We may not always get a call to __aeabi_memclr4; we could get a call to __aeabi_memclr depending on the alignment of the array. So for call @llvm.memset(%0, 0, ..) we could get either a call to __aeabi_memclr, a call to __aeabi_memclr4 or no function call, at least when compiling for ARMv7-M. And this is just one LLVM intrinsic! There are at least a dozen of intrinsics that behave like this and whose behaviors are architecture specific.

ELF to the rescue

How do we deal with these problematic LLVM intrinsics? We could port the relevant LLVM code to cargo-call-stack but that would be a lot of work and likely to get outdated in an LLVM update. The alternative is to ignore all calls to LLVM intrinsics in the IR and instead directly look for function calls in the output binary: the ELF file. As of v0.1.2 cargo-call-stack does the latter but only for ARM Cortex-M binaries.

The idea is simple: we walk through all the subroutines (functions) in the output ELF, take note of all branch instructions (e.g. B and BL) and use that information to add more edges to the call graph. BL (branch link) instructions always result in an edge; B (branch) instructions only result in an edge if they lead to a different subroutine (B instructions are also used to implement if conditionals and for loops within a subroutine). We ignore all BLX (branch link exchange) instructions; these correspond to function pointer calls and dynamic dispatch but provide no more information than what’s contained in the LLVM-IR.

Here’s the call graph of the ARM Cortex-M program that zeroes a 64-byte array.

When dealing with non-Cortex-M binaries the tool doesn’t parse the machine code. However, it still tries to convert calls to llvm intrinsics into edges. For example, when dealing with ARM binaries the tool assumes that call @llvm.memcpy can lower to either __aeabi_memcpy or __aeabi_memcpy4 so it inserts two edges. The tool has hard-coded rules to deal with some intrinsics, but when it sees an intrinsic it doesn’t know about it assumes that it doesn’t produce a function call and prints a warning about it.

Other LLVM instructions

This instruction selection problem is not exclusive to LLVM intrinsics; you can also see it in LLVM instructions other than call. One example is the fadd instruction, which is used to add two floating point numbers. If the compilation target has an FPU (e.g. ARMv7E-M) then this LLVM instruction lowers to the appropriate machine instructions; if not then the LLVM instruction lowers to a call to __aeabi_fadd, at least when compiling for ARM. There are dozens of LLVM instructions that behave like this.

▶ [TASK 1] Please repeat the records word for word, starting with their first line and stopping after the line that contains "18: (430, 467)".

[Stored entries]
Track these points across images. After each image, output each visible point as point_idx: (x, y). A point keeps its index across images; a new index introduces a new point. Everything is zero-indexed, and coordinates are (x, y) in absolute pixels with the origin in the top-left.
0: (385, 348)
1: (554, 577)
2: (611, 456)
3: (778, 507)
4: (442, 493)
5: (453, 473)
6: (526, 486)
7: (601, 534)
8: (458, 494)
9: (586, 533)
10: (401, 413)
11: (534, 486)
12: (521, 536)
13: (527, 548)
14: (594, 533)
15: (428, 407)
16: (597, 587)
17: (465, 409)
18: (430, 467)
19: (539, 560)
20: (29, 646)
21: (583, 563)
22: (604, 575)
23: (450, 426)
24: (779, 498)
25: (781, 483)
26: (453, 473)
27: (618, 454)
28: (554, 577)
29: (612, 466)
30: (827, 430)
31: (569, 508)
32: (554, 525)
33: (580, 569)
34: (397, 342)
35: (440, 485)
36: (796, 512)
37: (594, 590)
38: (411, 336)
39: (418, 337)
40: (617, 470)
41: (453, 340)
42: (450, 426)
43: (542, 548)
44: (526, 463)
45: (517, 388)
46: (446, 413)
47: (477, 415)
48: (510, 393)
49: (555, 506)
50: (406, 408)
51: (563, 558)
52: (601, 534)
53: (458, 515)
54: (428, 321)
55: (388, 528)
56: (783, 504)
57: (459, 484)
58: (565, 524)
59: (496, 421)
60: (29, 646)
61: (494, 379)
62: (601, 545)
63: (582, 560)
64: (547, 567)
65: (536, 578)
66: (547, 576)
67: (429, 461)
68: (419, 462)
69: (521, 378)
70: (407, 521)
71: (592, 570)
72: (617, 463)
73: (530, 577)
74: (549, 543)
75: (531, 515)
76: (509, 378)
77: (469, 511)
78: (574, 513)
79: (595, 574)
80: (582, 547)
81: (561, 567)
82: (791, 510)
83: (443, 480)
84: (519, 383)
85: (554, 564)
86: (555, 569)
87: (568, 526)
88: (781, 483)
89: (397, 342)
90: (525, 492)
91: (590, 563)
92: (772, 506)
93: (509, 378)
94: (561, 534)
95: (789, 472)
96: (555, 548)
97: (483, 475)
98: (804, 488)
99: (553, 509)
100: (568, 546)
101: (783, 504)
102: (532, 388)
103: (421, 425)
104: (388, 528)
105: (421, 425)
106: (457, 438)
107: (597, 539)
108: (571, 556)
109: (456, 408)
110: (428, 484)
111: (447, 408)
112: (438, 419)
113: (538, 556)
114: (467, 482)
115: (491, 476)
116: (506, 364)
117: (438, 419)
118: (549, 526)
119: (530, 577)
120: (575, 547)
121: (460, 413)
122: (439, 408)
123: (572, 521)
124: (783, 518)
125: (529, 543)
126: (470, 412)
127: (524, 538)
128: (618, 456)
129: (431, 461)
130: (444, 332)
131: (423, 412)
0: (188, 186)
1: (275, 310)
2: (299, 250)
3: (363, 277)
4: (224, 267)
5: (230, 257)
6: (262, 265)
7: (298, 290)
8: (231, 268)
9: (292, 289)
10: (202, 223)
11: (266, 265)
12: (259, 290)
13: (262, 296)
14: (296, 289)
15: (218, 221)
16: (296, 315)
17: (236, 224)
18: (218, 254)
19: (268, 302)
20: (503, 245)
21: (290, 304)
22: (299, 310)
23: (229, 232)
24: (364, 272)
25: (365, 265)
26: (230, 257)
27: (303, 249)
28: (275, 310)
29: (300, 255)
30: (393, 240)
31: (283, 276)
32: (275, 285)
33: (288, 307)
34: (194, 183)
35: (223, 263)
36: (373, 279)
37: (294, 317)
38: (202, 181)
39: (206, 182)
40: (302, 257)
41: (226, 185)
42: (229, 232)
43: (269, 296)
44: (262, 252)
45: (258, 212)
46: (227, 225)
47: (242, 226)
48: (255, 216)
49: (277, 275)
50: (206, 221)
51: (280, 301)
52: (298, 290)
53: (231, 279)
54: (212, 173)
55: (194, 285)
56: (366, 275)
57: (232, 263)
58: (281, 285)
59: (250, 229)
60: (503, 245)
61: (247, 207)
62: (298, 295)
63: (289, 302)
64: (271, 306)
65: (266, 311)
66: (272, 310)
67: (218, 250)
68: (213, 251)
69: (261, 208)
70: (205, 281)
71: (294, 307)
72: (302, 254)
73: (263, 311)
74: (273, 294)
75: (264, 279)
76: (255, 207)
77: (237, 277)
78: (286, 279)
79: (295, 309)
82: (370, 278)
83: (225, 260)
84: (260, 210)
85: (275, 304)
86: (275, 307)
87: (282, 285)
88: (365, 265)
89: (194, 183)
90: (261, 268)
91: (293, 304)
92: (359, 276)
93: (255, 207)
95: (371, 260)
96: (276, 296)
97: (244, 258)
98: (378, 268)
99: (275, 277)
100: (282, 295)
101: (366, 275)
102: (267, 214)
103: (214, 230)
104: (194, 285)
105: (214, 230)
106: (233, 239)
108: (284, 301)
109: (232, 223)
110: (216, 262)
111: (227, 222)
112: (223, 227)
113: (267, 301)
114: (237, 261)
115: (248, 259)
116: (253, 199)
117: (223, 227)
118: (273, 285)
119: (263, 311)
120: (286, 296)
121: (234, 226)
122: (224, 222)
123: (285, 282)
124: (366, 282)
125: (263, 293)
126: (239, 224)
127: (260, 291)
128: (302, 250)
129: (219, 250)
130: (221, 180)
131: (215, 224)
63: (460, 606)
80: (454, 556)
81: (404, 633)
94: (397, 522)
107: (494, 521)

▶ [TASK 2] Carry on the excerpt about cargo-call-stack and LLVM instruction lowering from the point where it stops.

▶ [EXERCISE RESPONSE 1]
Track these points across images. After each image, output each visible point as point_idx: (x, y). A point keeps its index across images; a new index introduces a new point. Everything is zero-indexed, and coordinates are (x, y) in absolute pixels with the origin in the top-left.
0: (385, 348)
1: (554, 577)
2: (611, 456)
3: (778, 507)
4: (442, 493)
5: (453, 473)
6: (526, 486)
7: (601, 534)
8: (458, 494)
9: (586, 533)
10: (401, 413)
11: (534, 486)
12: (521, 536)
13: (527, 548)
14: (594, 533)
15: (428, 407)
16: (597, 587)
17: (465, 409)
18: (430, 467)

▶ [EXERCISE RESPONSE 2]
For ARM Cortex-M binaries these LLVM instructions are not a problem because we parse the machine code but for other binaries the call graph will likely be missing edges. Unlike how intrinsics are handled, the tool doesn’t try to reason about these LLVM instructions as that would be a lot of work and parsing the machine code solves the problem much more efficiently.

Here’s an example that showcases one of these problematic LLVM instructions:

#[no_mangle] // shorter name in the llvm-ir
static X: AtomicU32 = AtomicU32::new(0);

#[entry]
fn main() -> ! {
    let x = X.load(Ordering::Relaxed);
    let y = f32::from_bits(x) * 1.1;
    X.store(y.to_bits(), Ordering::Relaxed);

    loop {}
}

// can change the value of `X` at any time
#[exception]
fn SysTick() {
    X.fetch_add(1, Ordering::Relaxed);
}

Here’s the LLVM IR of main. As you can see there’s no call instruction.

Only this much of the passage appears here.